■ Page excerpt:
————————

Tahoe, Arc Institute, and Biohub Join Forces on Massive Virtual Cell Dataset

The collaboration between Tahoe Therapeutics, Arc Institute and Biohub addresses a critical bottleneck in the emerging field of virtual‑cell modeling: the scarcity of large‑scale, high‑quality perturbation data. While single‑cell sequencing has become more affordable, generating diverse chemical and cytokine perturbations at scale remains prohibitively expensive for most labs. By leveraging Tahoe’s Mosaic platform, which multiplexes dozens of cell lines into a single tumor and deconvolutes individual responses, the partnership can produce a dataset that dwarfs existing resources such as Tahoe‑100M and X‑Atlas. This influx of data is poised to reshape AI‑driven drug discovery pipelines, providing the statistical power needed for models to learn complex gene‑regulatory networks.

Mosaic’s innovative approach reduces the cost of single‑cell sequencing by roughly a hundred‑fold, making it feasible to explore 1,400 distinct chemical scaffolds across multiple doses and cytokine conditions. The resulting dataset, encompassing 120 million cells and 225,000 perturbations, will be a cornerstone for training next‑generation transformer‑style models like TranscriptFormer and STATE. Moreover, the open‑source release—after an initial exclusive period—will feed directly into community benchmarks such as Arc’s Virtual Cell Challenge, where competitors strive to predict cellular responses with ever‑greater fidelity. This democratization of data accelerates methodological advances and encourages reproducible research across academia and industry.

Beyond methodological gains, the partnership signals a strategic shift toward data‑centric drug development. Large‑scale perturbation maps enable researchers to simulate how candidate molecules shift cells from diseased to healthy states, potentially shortening the preclinical timeline and lowering attrition rates. As pharmaceutical giants like GSK already invest in foundation models for oncology, the availability of a comprehensive, openly licensed virtual‑cell dataset could become a critical asset for both startups and established firms seeking to harness AI for precision therapeutics. In the long run, such resources may bridge the gap between in‑silico predictions and clinical outcomes, ushering in a new era of biologically informed drug design.

————————

■ Record extracts:
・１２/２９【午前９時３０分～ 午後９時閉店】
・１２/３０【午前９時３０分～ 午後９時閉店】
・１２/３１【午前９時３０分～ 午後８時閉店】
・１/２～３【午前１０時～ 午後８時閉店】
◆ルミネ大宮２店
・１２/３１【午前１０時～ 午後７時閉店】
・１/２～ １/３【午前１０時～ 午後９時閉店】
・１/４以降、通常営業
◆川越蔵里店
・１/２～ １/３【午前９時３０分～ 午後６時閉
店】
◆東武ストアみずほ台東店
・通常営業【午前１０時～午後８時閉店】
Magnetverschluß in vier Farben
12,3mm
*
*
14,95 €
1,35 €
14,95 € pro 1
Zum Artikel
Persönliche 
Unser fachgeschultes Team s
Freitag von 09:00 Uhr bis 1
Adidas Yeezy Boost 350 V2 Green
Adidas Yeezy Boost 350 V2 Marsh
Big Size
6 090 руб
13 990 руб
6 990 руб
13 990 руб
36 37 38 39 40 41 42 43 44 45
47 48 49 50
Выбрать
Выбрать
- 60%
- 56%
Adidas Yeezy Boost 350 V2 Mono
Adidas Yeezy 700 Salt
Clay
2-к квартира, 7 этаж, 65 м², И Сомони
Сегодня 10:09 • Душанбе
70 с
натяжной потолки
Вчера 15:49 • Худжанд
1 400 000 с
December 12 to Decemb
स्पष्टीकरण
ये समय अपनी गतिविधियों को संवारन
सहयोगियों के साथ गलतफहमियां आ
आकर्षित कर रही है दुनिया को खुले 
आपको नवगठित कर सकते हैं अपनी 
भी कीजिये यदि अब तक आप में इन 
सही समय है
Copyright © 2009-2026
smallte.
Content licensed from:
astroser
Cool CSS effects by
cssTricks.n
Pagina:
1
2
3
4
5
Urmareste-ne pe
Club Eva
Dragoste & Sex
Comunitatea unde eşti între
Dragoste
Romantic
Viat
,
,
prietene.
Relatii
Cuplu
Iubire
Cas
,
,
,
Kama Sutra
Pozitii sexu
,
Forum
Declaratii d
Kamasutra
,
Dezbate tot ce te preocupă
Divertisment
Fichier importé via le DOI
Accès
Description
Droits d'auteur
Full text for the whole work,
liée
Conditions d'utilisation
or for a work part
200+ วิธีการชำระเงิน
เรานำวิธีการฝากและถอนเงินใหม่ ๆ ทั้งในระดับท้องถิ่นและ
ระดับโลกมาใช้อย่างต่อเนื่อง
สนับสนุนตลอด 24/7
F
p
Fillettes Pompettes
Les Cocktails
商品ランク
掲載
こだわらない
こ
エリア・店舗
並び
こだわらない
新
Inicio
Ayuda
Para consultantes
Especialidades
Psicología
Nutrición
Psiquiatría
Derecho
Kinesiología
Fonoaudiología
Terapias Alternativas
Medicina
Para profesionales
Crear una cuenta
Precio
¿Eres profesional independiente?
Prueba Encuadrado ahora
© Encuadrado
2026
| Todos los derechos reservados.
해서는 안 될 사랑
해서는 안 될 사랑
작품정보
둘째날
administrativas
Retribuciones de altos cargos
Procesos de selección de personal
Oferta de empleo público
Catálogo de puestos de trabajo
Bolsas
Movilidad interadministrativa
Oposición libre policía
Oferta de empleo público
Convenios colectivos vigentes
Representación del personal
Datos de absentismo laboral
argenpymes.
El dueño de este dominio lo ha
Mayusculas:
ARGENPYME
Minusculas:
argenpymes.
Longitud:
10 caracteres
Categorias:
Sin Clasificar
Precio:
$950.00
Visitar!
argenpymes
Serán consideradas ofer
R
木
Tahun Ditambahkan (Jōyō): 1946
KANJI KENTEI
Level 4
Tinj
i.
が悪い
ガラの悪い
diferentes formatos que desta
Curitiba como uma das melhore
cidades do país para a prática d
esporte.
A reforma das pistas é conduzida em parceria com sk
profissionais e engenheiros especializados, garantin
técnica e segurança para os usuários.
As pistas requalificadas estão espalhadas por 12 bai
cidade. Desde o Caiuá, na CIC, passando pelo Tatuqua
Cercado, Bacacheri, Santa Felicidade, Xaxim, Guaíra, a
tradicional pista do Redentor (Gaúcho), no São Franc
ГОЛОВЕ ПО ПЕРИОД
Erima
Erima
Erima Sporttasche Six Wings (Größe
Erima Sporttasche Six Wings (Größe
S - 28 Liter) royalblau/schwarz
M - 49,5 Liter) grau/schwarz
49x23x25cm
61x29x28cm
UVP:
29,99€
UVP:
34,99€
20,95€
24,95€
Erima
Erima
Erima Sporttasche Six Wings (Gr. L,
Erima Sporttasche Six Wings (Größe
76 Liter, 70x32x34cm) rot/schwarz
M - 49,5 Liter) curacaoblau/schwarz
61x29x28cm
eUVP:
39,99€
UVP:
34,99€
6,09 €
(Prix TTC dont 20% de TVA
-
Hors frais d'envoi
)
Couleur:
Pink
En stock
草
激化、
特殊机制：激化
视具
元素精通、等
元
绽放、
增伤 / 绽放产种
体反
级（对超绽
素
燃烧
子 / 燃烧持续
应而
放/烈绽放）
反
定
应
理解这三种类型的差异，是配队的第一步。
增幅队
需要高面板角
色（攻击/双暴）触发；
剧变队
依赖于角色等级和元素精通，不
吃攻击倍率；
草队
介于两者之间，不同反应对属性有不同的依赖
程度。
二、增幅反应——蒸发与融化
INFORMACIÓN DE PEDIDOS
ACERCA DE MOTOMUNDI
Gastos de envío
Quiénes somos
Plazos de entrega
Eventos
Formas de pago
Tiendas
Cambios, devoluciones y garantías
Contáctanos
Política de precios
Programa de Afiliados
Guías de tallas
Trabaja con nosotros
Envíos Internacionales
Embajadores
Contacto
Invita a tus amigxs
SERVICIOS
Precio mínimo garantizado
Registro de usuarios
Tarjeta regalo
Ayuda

————————

■ Work order 1:
According to the virtual-cell dataset article:
(a) What is the name of the Tahoe platform that multiplexes dozens of cell lines into a single tumor?
(b) How many cells will the resulting dataset encompass?
(c) Which pharmaceutical company is said to already invest in foundation models for oncology?
■ Work order 2:
Can you revise the virtual-cell dataset article from "Mosaic’s innovative approach" to "academia and industry.", replacing "cornerstone" with "foundation"?
Use only the virtual-cell dataset article to answer.

■ Exercise response 1:
(a) Mosaic
(b) 120 million
(c) GSK

■ Exercise response 2:
Mosaic’s innovative approach reduces the cost of single‑cell sequencing by roughly a hundred‑fold, making it feasible to explore 1,400 distinct chemical scaffolds across multiple doses and cytokine conditions. The resulting dataset, encompassing 120 million cells and 225,000 perturbations, will be a foundation for training next‑generation transformer‑style models like TranscriptFormer and STATE. Moreover, the open‑source release—after an initial exclusive period—will feed directly into community benchmarks such as Arc’s Virtual Cell Challenge, where competitors strive to predict cellular responses with ever‑greater fidelity. This democratization of data accelerates methodological advances and encourages reproducible research across academia and industry.